May-2025
📦 unslothView on GitHub →
✨ 5 features🐛 12 fixes🔧 5 symbols
Summary
This release introduces official support for Qwen3 models, including fine-tuning capabilities for the 30B MoE variant. Numerous bug fixes address compatibility issues, quantization errors, and improve overall stability.
Migration Steps
- Update Unsloth via `pip install --upgrade --force-reinstall unsloth unsloth_zoo`.
✨ New Features
- Added support for Qwen3 models, including 14B and 4B variants.
- The 30B MoE model ("unsloth/Qwen3-30B-A3B") is now fine-tunable in Unsloth.
- Introduced support for full finetuning via `full_finetuning = True` parameter in `FastModel.from_pretrained`.
- Added support for custom `auto_model` for wider model compatibility (e.g., Whisper, Bert).
- Added support for passing `attn_implementation` argument for attention configuration.
🐛 Bug Fixes
- Fixed issue where `load_in_4bit = True` conflicted with `fast_inference = True`.
- Resolved issue where `unsloth_fast_generate` model was not defined.

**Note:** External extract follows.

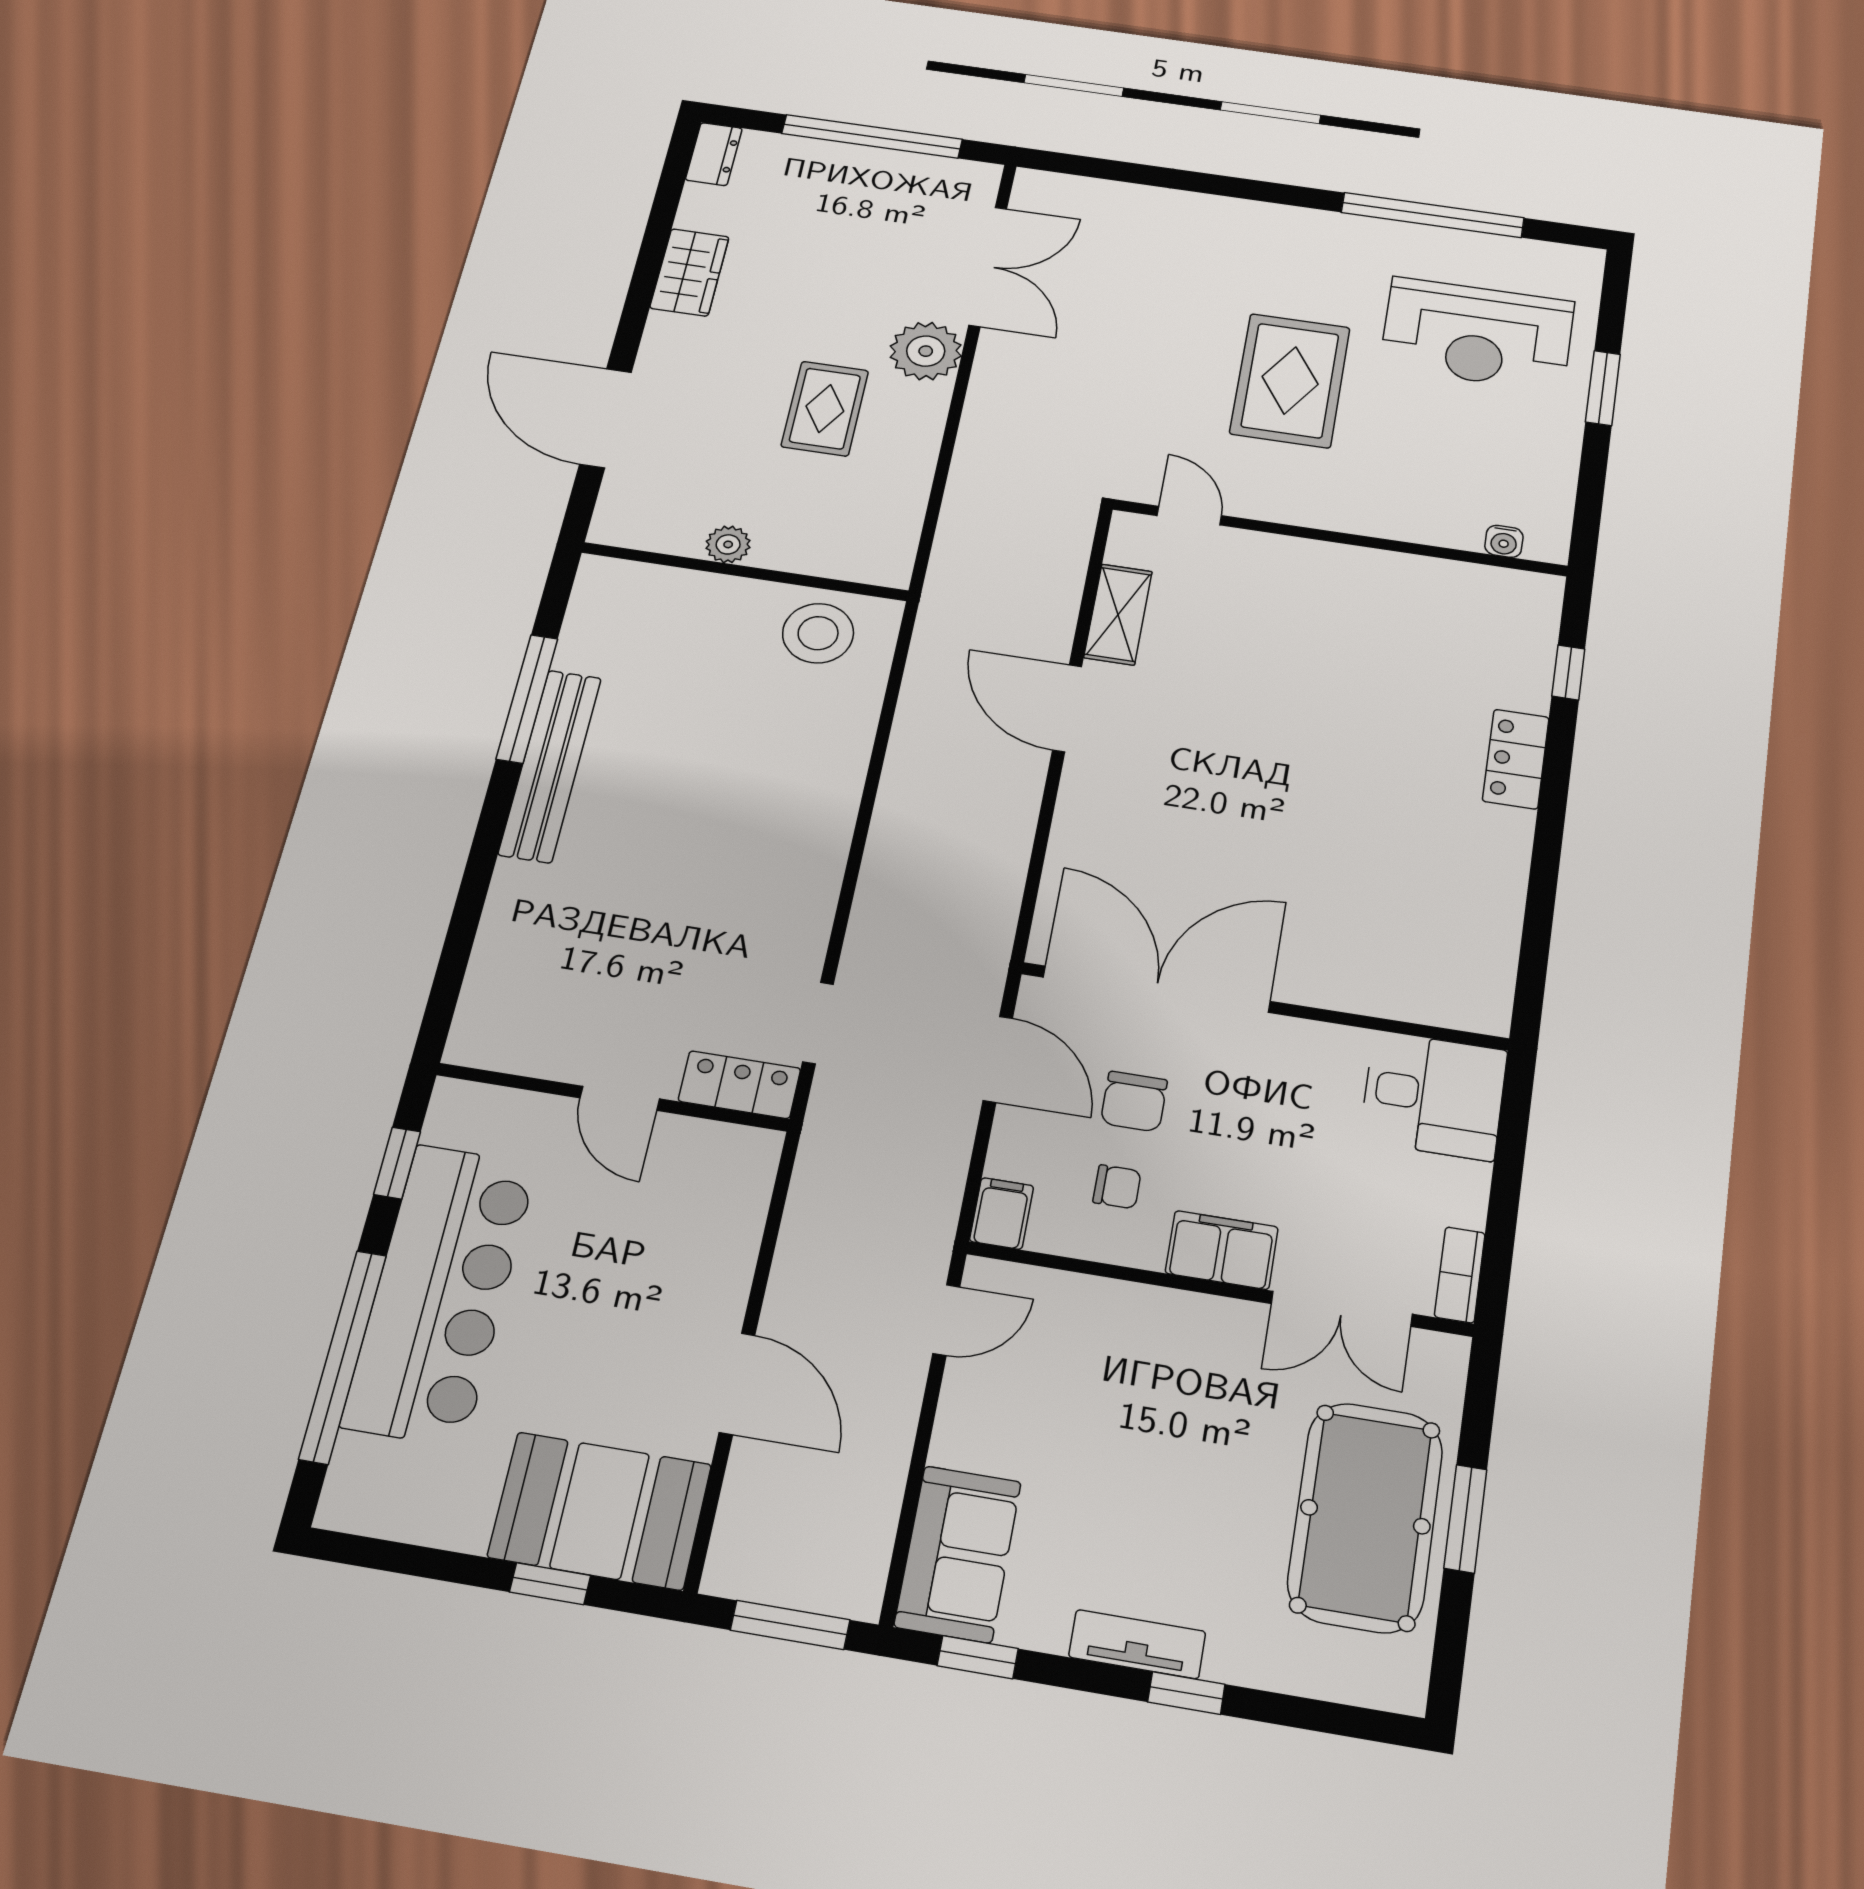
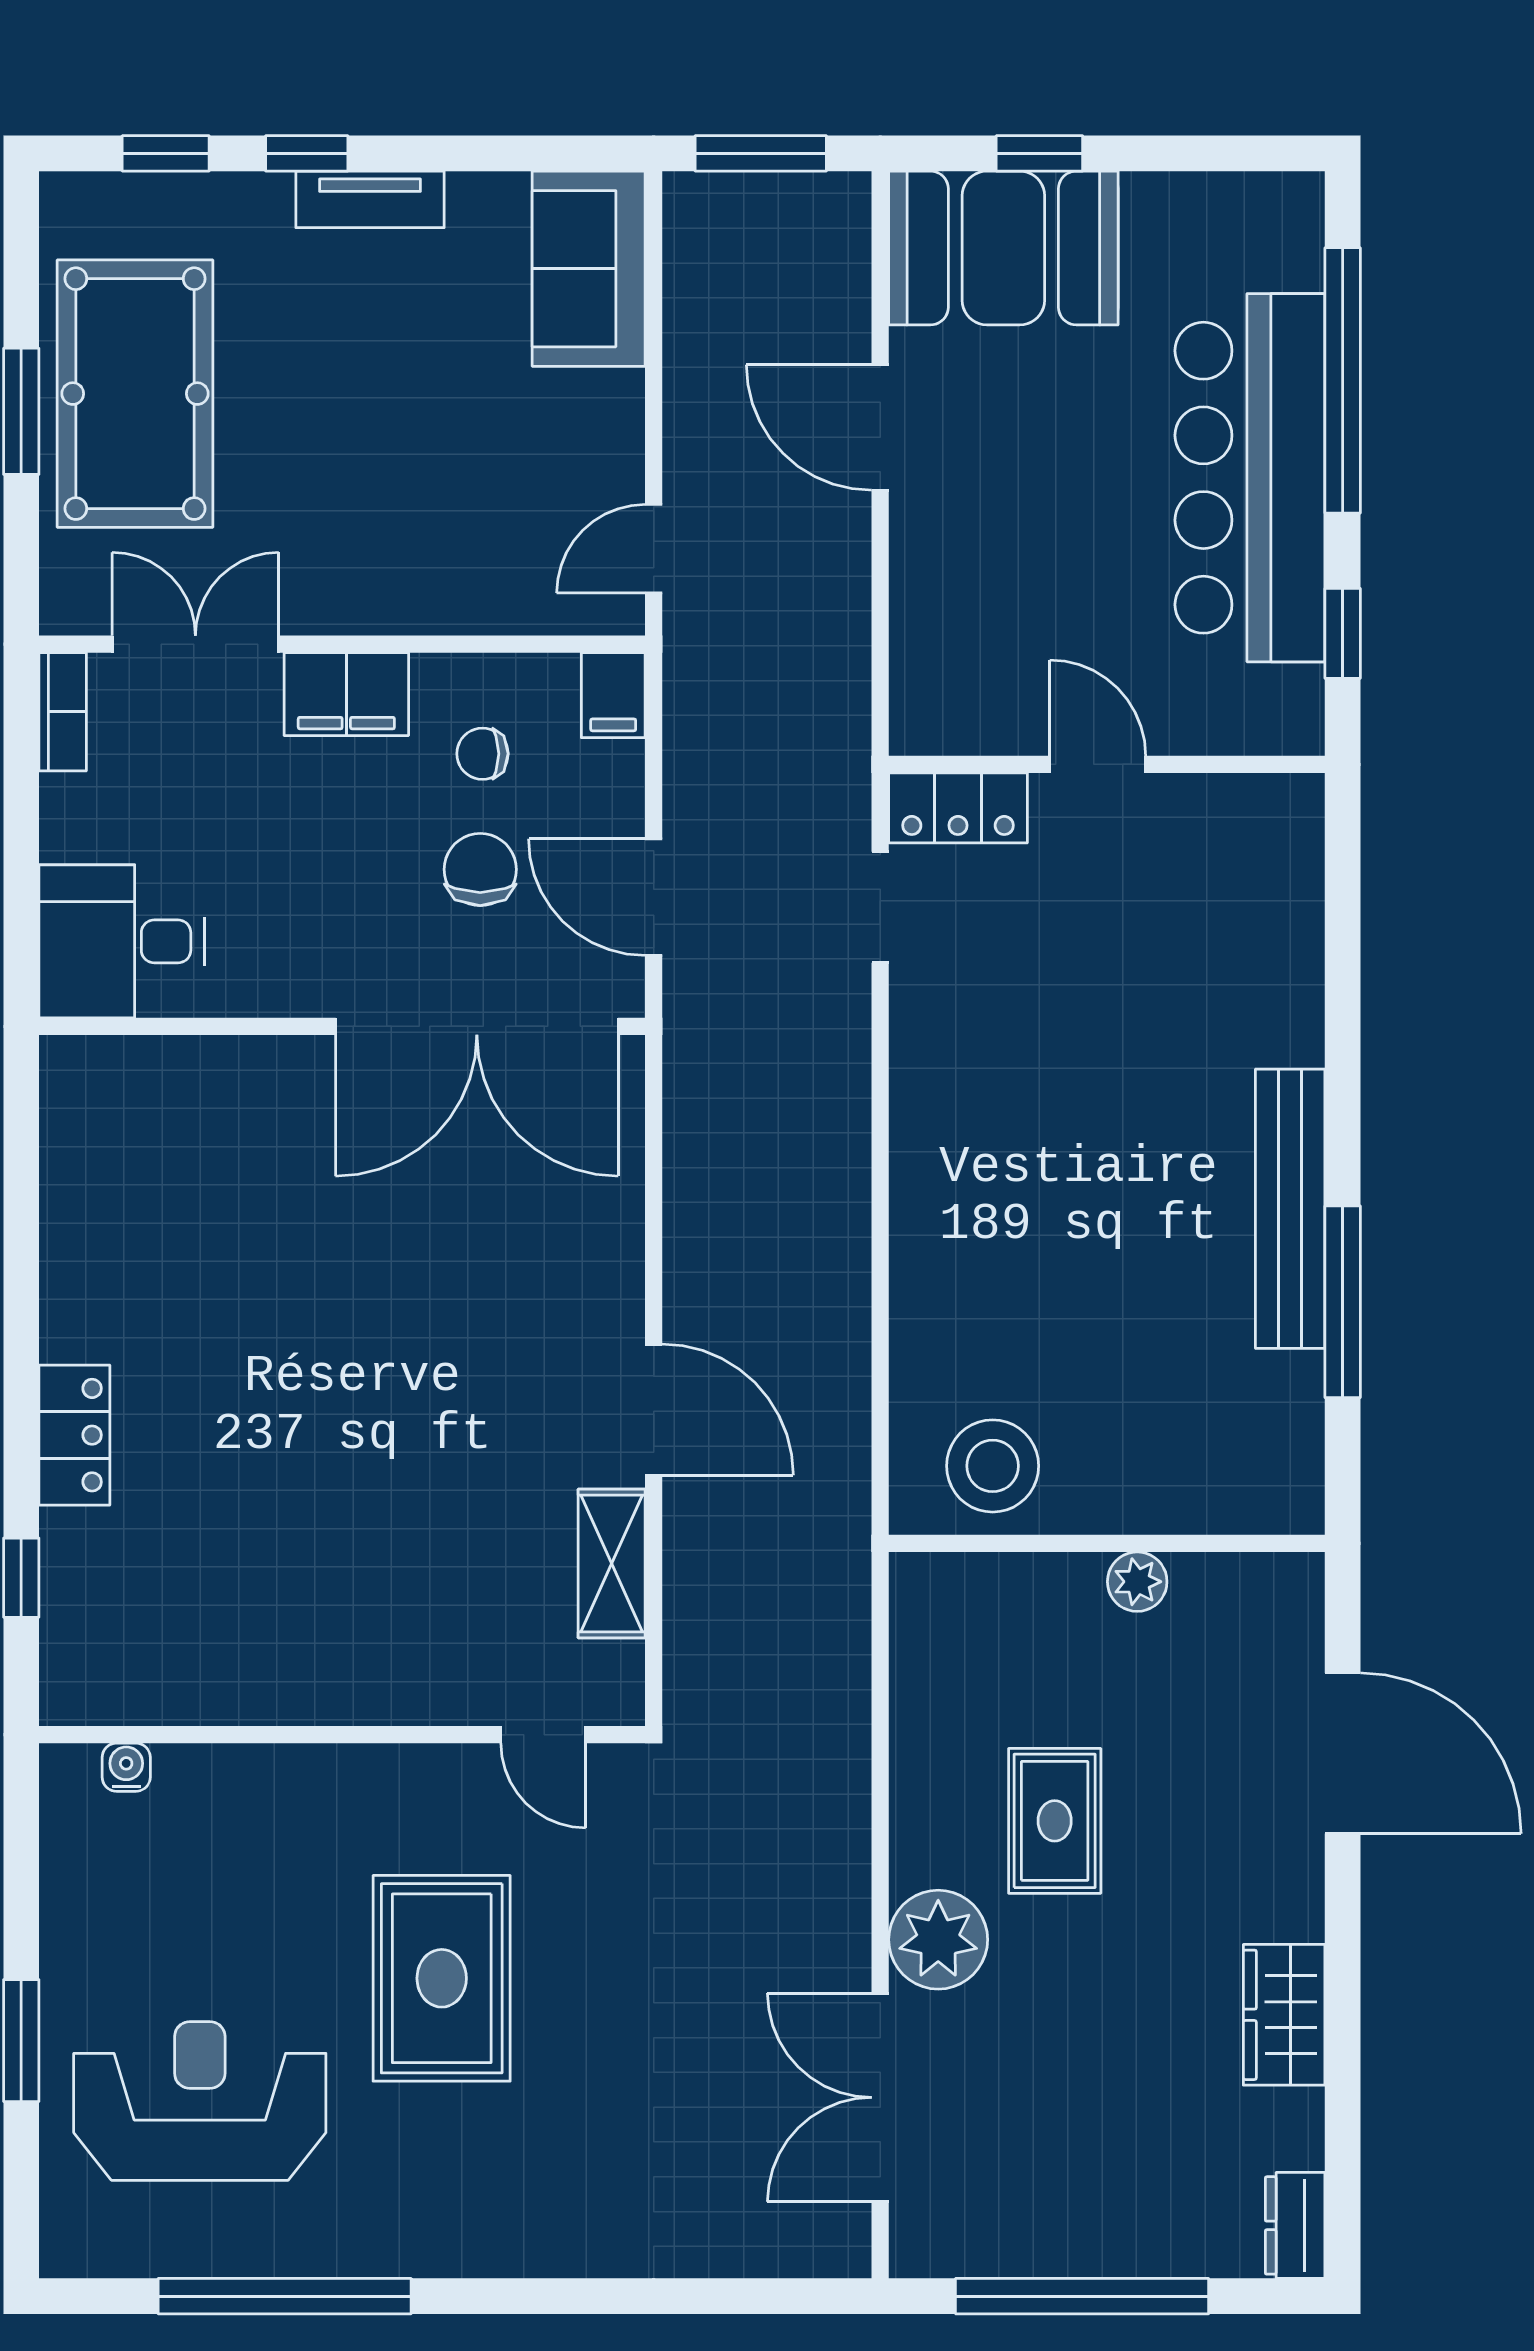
window: (978, 1657) -> (166, 153), moved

- Ensured `trust_remote_code` propagates correctly down to `unsloth_compile_transformers`.
- Improved error reporting by showing `peft_error` when applicable.
- Fixed generation prompt error message handling.
- Fixed configuration issue related to `config.torch_dtype` in `LlamaModel_fast_forward_inference`.
- Updated support for new FFT 8bit functionality.
- Fixed a `NameError` by adding a missing `importlib` import in utilities.
- Added QLoRA Train and Merge16bit Test functionality.
- Fixed compatibility issues with Transformers version 4.45.
- Fixed saving 4bit quantization for Vision-Language Models (VLM).
- Applied various fixes specific to Qwen3 inference and Qwen3 QK norm.